[Stored data entries]

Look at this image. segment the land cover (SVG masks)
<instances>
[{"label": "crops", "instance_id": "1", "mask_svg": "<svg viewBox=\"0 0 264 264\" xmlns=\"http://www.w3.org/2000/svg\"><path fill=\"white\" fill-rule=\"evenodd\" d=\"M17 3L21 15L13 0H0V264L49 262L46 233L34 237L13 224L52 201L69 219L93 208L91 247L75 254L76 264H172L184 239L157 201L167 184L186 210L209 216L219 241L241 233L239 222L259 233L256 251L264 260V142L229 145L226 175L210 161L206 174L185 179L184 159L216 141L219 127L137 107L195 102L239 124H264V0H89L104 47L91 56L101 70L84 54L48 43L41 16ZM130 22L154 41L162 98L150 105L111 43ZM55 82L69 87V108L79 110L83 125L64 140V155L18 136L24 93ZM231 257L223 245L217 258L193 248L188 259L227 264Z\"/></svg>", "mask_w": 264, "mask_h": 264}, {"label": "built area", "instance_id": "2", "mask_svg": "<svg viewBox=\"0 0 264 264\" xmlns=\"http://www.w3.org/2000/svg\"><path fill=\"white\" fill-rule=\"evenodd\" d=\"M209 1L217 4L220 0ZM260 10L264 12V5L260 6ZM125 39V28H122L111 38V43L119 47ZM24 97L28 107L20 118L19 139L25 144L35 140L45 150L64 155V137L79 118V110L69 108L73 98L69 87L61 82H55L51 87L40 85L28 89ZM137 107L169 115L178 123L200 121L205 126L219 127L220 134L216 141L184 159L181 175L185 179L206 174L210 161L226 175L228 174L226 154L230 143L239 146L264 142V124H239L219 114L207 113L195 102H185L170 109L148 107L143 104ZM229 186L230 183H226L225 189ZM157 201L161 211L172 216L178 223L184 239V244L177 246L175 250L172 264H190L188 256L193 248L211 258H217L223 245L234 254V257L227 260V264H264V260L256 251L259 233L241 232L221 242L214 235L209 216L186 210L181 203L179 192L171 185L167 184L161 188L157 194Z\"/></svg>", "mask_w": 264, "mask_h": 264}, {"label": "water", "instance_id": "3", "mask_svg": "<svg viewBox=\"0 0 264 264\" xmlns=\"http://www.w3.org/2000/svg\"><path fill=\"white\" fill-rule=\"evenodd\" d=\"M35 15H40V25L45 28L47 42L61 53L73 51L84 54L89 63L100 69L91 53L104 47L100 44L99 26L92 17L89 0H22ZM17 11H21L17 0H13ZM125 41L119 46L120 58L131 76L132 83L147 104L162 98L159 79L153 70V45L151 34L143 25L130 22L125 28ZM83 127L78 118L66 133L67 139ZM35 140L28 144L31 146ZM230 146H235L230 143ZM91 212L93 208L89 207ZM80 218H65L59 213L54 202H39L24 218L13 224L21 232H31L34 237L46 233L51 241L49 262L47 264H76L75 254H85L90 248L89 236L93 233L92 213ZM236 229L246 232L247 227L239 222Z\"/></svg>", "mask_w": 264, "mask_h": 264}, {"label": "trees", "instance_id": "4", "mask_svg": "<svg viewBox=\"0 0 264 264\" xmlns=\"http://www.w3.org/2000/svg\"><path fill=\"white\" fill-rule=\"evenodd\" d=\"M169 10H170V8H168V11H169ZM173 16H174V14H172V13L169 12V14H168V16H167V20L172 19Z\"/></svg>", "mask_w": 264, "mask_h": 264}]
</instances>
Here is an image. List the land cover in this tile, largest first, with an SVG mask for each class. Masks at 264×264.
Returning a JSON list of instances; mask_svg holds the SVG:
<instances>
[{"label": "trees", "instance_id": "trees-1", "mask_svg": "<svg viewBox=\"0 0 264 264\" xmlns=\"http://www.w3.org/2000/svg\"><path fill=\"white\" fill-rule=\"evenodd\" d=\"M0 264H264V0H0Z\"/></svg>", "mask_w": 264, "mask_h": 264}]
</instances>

**Do this:** State how many lines of the rows above contain the word "cover". Give only the number.

**The response:** 2